Some good small trees
I personally think that the best trees are those that offer interest two or three times a year e.g. Betula utilis var. jacquemontii (Himalayan birch) offers catkins in the Spring, attractive foliage in the summer and striking bark which shines out in the Winter.

Trees for interesting flowers as well as fruit include Malus (Crab apple) and Sorbus (Rowan). Some cherries also have interesting bark e.g. Prunus serrula.

Trees grown for their flowers and autumn colour include Prunus (Cherries) and Amelanchier lamarckii.

 Trees for Spring interest include Magnolia, Prunus, Amelanchier and Laburnum x waterii ‘Vossii’.

 A good tree for late interest is Prunus x subhirtella ‘Autumnalis’ which flowers from autumn to spring if the weather is mild.

 For good foliage in a sheltered area choose a Japanese maple e.g. Acer palmatum ‘Bloodgood’.

Choosing a tree

Although by purchasing a mature tree you will get more of an instant effect, a younger sapling will be able to adapt better to the new site and within 3-4 years will reach the same height as mature plants planted at the same time. They also tend to be more healthy and grow more strongly.
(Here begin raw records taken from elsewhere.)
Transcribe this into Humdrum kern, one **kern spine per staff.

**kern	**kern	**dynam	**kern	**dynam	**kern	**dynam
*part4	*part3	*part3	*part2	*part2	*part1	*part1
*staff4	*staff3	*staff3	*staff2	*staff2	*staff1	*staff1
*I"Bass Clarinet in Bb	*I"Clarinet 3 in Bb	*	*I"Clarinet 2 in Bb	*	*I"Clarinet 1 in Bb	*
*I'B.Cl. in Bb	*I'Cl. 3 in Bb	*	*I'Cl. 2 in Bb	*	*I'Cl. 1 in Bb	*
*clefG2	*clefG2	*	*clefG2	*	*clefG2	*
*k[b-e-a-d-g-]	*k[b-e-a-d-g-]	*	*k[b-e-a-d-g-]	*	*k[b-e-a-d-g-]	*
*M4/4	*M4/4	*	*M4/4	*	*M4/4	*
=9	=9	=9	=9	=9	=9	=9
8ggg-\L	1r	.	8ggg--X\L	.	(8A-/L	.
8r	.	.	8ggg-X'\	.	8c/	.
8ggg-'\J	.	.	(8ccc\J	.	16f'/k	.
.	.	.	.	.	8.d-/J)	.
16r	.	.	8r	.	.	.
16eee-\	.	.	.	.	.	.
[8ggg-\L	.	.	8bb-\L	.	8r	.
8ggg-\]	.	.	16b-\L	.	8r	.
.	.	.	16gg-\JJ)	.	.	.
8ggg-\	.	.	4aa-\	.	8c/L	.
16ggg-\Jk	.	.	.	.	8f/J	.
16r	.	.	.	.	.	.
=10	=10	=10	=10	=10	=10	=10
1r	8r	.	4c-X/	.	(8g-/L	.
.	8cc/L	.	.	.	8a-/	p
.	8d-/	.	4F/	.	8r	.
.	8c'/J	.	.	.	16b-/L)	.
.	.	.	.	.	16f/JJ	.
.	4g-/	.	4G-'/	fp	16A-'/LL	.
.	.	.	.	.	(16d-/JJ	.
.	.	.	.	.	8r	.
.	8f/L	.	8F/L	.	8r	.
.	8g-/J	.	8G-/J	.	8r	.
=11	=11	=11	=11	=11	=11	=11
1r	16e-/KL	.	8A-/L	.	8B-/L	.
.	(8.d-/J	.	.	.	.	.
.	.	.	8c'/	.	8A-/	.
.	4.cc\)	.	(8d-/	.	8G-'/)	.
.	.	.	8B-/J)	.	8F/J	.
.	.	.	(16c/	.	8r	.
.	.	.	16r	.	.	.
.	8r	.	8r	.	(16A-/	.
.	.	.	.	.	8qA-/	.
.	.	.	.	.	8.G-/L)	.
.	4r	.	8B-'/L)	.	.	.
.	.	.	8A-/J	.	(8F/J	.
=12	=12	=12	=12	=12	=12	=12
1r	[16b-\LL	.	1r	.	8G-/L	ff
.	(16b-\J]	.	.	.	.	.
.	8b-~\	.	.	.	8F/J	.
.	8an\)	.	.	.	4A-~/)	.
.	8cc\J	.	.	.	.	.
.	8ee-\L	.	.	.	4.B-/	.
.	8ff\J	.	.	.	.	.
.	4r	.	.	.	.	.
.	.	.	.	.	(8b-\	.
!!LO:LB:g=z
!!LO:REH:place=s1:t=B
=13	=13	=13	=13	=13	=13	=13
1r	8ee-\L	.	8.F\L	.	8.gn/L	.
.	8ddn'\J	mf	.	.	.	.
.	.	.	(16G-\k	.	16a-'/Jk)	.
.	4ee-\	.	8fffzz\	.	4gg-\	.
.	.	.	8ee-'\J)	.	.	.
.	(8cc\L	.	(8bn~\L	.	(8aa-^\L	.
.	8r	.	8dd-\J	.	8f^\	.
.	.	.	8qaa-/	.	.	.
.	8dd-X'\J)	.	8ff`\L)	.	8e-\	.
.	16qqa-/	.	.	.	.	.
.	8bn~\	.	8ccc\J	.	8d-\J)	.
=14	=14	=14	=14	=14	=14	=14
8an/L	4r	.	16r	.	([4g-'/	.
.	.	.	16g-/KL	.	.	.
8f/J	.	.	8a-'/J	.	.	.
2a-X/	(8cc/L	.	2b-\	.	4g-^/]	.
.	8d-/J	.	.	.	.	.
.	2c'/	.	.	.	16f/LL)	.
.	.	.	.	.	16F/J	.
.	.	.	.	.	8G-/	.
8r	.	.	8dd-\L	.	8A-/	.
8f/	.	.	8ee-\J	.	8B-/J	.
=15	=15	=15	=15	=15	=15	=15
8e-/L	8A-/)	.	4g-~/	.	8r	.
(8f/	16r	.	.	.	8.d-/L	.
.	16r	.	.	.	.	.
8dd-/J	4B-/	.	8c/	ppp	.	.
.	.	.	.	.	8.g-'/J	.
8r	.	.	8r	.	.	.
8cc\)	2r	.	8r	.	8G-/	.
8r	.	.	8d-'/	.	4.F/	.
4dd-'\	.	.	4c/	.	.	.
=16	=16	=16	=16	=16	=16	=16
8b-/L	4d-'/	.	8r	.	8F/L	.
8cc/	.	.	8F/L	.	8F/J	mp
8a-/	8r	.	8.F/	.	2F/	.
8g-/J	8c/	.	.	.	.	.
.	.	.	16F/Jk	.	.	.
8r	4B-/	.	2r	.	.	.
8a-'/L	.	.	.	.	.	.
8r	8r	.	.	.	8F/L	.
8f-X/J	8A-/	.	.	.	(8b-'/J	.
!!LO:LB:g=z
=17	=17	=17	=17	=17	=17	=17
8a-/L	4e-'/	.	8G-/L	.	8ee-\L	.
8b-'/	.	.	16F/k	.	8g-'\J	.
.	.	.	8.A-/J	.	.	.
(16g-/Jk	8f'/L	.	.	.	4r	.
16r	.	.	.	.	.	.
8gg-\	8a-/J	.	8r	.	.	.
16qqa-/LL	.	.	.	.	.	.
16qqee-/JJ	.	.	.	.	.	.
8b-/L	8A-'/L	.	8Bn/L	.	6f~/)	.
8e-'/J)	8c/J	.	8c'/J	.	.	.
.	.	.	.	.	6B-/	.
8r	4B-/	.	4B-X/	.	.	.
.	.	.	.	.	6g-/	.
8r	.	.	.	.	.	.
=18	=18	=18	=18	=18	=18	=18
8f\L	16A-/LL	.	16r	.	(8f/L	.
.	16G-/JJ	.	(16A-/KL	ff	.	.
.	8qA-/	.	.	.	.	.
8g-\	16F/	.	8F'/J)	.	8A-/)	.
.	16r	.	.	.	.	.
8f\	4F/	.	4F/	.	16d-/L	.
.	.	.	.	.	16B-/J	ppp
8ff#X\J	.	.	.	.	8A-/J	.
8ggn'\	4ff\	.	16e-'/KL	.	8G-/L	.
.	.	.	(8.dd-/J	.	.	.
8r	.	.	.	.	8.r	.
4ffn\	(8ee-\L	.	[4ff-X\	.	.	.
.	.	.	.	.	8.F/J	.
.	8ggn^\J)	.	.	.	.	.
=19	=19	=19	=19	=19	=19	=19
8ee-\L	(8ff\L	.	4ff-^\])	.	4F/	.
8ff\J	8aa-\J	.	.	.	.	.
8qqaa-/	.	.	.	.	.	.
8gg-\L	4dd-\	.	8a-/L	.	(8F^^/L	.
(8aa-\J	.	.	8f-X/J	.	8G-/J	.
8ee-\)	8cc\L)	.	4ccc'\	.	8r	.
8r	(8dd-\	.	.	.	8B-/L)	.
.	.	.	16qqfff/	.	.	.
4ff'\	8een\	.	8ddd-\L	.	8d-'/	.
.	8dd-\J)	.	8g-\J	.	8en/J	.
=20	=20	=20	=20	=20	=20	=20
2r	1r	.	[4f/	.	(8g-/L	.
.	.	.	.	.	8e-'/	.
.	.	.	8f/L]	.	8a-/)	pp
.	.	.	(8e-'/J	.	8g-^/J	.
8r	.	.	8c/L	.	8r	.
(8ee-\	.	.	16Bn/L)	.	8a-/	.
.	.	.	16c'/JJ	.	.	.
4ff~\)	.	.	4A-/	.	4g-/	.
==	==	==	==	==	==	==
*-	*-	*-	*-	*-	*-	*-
Trees can be purchased as either:

  • Bare root - these have been grown in a field and lifted when required but only between November and March. They develop a good fibrous root system and are often less expensive than container grown trees.
  • Container grown -These are grown in containers and are available up to about 1.6m in height.
  • Containerised - These are field grown trees lifted and potted up for sale. This has the advantage that they can be planted at any time of year.
  • Root-balled - Trees are lifted with a ball of soil around the roots which is then covered in a breathable material like sacking.

Examples of trees

Click on any of the images below to enlarge.
Acer palmatum ‘Bloodgood’ is a tree with elegant branching and dark purple palmate foliage which turns red before it drops in the autumn. Acers need to be relatively sheltered as the leaves curl up and go brown in windy situations.
Arbutus unedo f. rubra is an evergreen with strawberry-like fruits in autumn.
Amelanchier lamarckii is a tree of all seasons with white flowers in spring, berries in the autumn and leaves which turn red before they fall in autumn.

Betula utilis var. jacquemontii offers interest two or three times a year: catkins in the spring, attractive foliage in the summer and striking white bark which shines out in the winter.
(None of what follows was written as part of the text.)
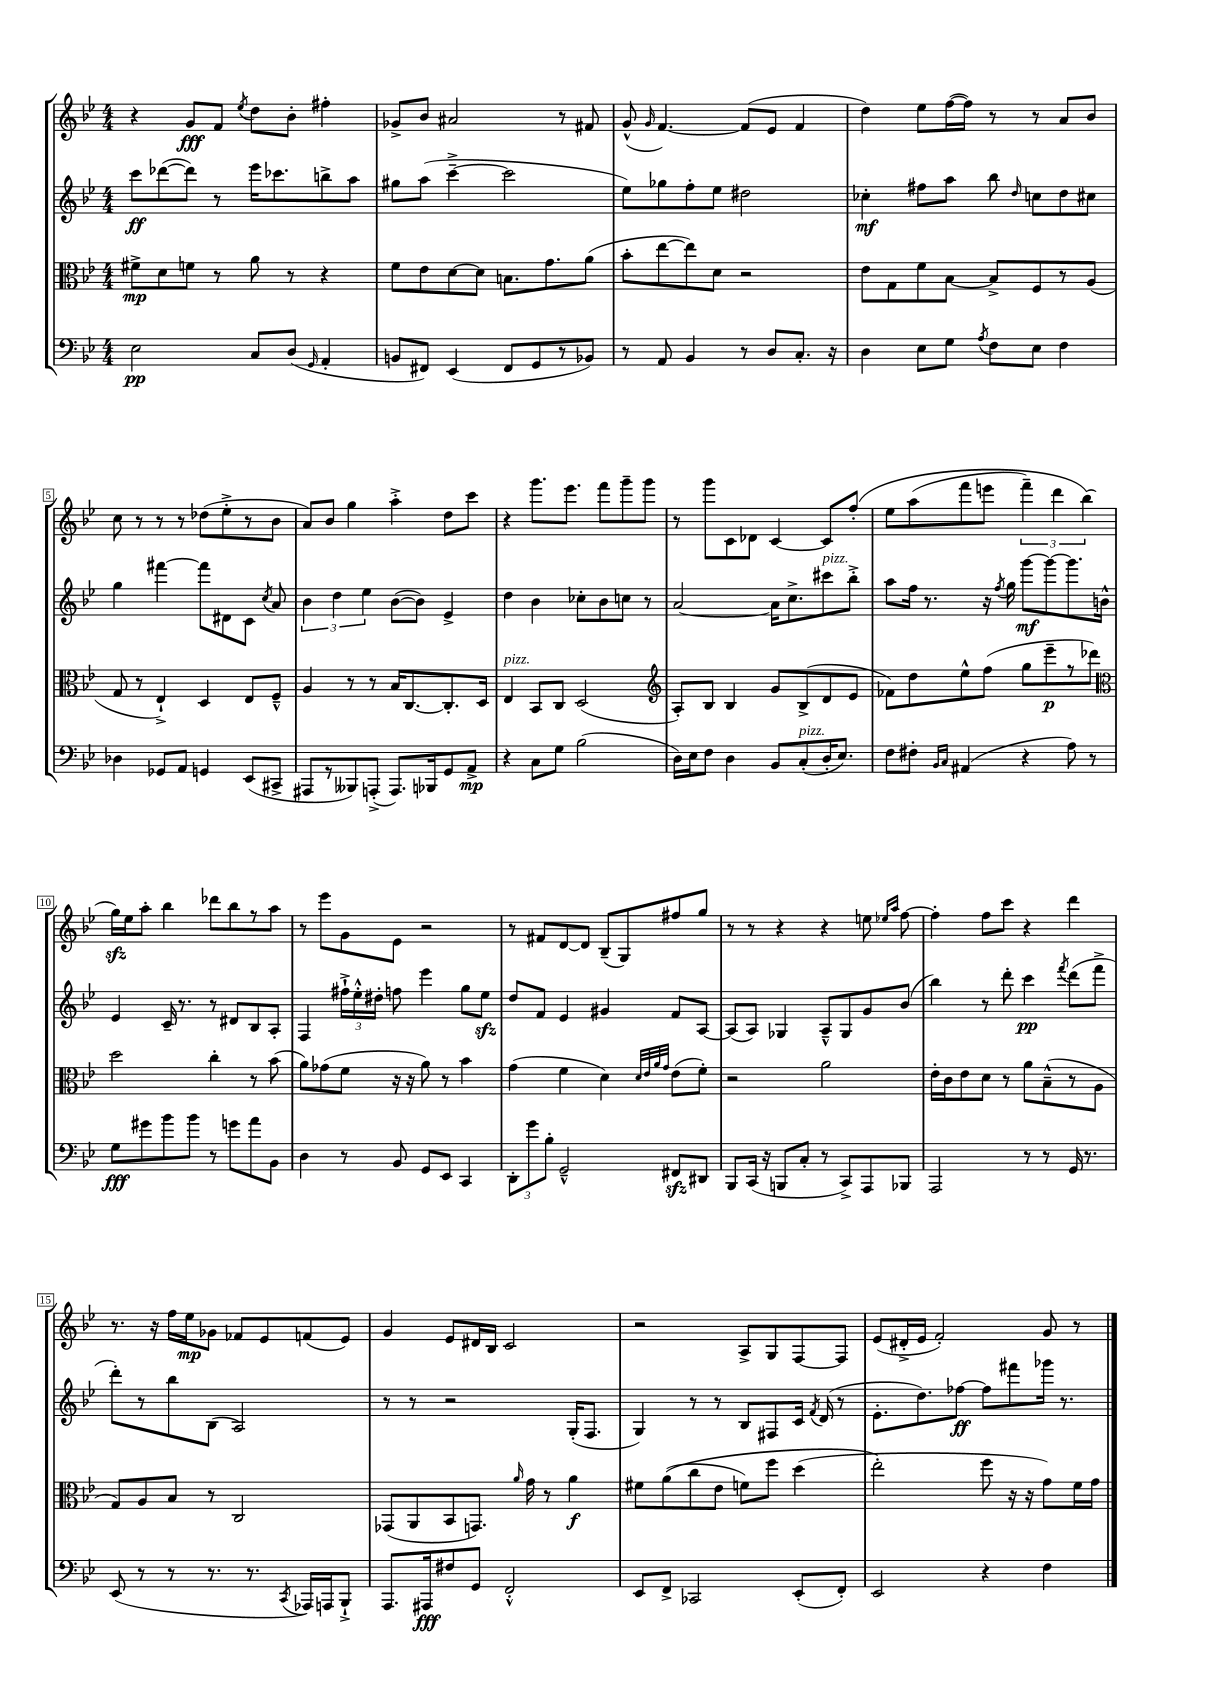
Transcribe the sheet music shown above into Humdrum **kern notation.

Cercis siliquastrum has clusters of rose-lilac flowers in May followed by purple seed pods in July.
Cercis canadensis ‘Forest Pansy’ is a small tree of rounded habit with deep red/purple heart-shaped foliage. 
Cornus contraversa ‘Variegata’ is a conical tree with its branches giving a layered effect. It produces broad clusters of creamy flowers in May and small, black fruits in autumn as the foliage turns purple-red.
Liquidambar styraciflua 'Worplesdon' has a pyramidal habit with maple-like leaves turning yellow to orange and vivid red in autumn.
Magnolia stellata has pure white flowers in spring.
Malus transitoria has single white flowers in spring followed by tiny yellow fruits in autumn. 
Prunus serrula has small white flowers in spring, and foliage turning red/yellow in autumn. Its main feature is its glossy, tactile, coppery-red bark.
Pyrus salicifolia ‘Pendula’ is a broad, weeping small tree with creamy white flowers and willow-like silvery grey foliage in spring. Branches are silver grey with good winter interest.

Salix caprea ‘Kilmarnock’ is a pendulous tree with grey catkins in spring.
Sorbus hupehensis var obtusa has bluish-green leaves with white flowers in spring and pink fruits in autumn.
Tilia cordata ‘Winter orange’ is a small-leaved lime with rich orange twigs all winter.
Trachycarpus fortunei is a hardy exotic looking palm on a tall stem.